Although the court’s opinion stated that it was consistent with prior U.S. Supreme Court rulings, I think it laid new ground by saying that a frisk is justified when an officer makes a lawful, forcible stop of a person and has reasonable suspicion that the person possesses a firearm, thus making armed and dangerous a unitary concept. The concurring opinion rejected the court’s unitary concept theory and also raised an issue whether the court’s opinion was intended to apply to weapons other than firearms; the concurrence would limit the scope of the court’s ruling solely to firearms.

The dissenting opinion in Robinson completely disagreed with the court’s ruling. It emphasized the requirement that an officer must have reasonable suspicion that a person is armed and dangerous. And particularly disagreed with the court’s application of its ruling to states like West Virginia where public gun possession is presumptively legal, and there is no reason to believe that a person carrying a gun during a traffic stop is anything but a perfectly law-abiding person (absent contrary evidence). Interestingly, the dissenting opinion said that states have the right to address safety concerns with generally applicable and evenhanded laws imposing modest burdens on all those who choose to arm themselves in public. It noted that many states (but not West Virginia) seek to reconcile public safety and the right to public carry of a weapon by “duty to inform” laws requiring a person carrying a weapon to so inform officers whenever he or she is stopped or in response to officer queries. It cited statutes of several states, include North Carolina’s G.S. 14-415.11, which provides that a person who has a concealed handgun permit must carry it and valid identification whenever carrying a concealed handgun, must disclose that he or she holds a valid permit and is carrying a concealed handgun when approached or addressed by an officer, and must display both the permit and identification at an officer’s request. The dissenting opinion said that if a person fails to disclose a suspected weapon to an officer as required by state law, that failure itself may give rise to reasonable suspicion of dangerousness, justifying a protective frisk.

This is an interesting case, with the three opinions (court, concurrence, and dissent) articulately and forcefully expressing their positions. The case reveals divergent views about a frisk vis-à-vis officer safety, gun rights, and potential abuse by officers of the rights of law-abiding people.

One final comment: officers should rely on the advice of their agency’s legal advisor or other legal source concerning the exercise of their frisk authority based on this case, particularly because the court’s opinion is not binding on North Carolina state courts.

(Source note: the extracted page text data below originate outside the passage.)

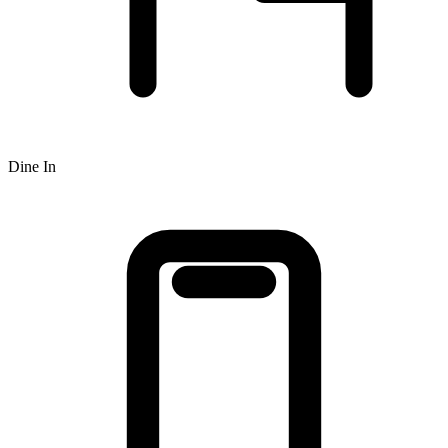
Dine In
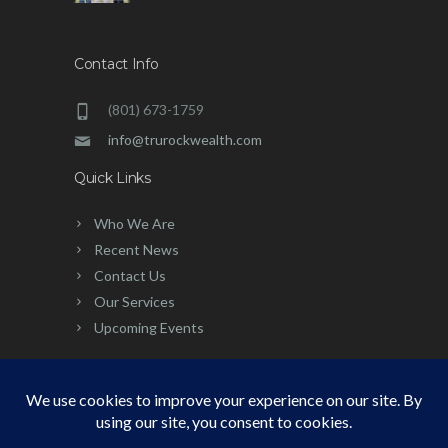
Contact Info
(801) 673-1759
info@trurockwealth.com
Quick Links
Who We Are
Recent News
Contact Us
Our Services
Upcoming Events
©
2026 | Built, Powered & Developed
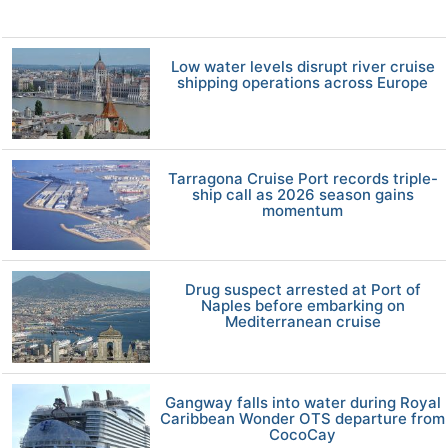
Low water levels disrupt river cruise
shipping operations across Europe
Tarragona Cruise Port records triple-
ship call as 2026 season gains
momentum
Drug suspect arrested at Port of
Naples before embarking on
Mediterranean cruise
Gangway falls into water during Royal
Caribbean Wonder OTS departure from
CocoCay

One comment on “Fourth Circuit Sets Out Authority to Frisk When a State’s Law Permits Possession of Concealed Firearm

  1. Looks like some of the judges are not applying the law as it is written. As a LEO, I have searched hundreds of people, mostly with consent. I have located guns and drugs on some, and nothing illegal on others. Read the law, (Court decisions included), apply the law as it is written and it will be fair and equal to all that are involved. LEO get guidance from the law and the decisions of the courts. It is hard enough to keep up with all the new laws, but some judges want to change the rules half way through the game.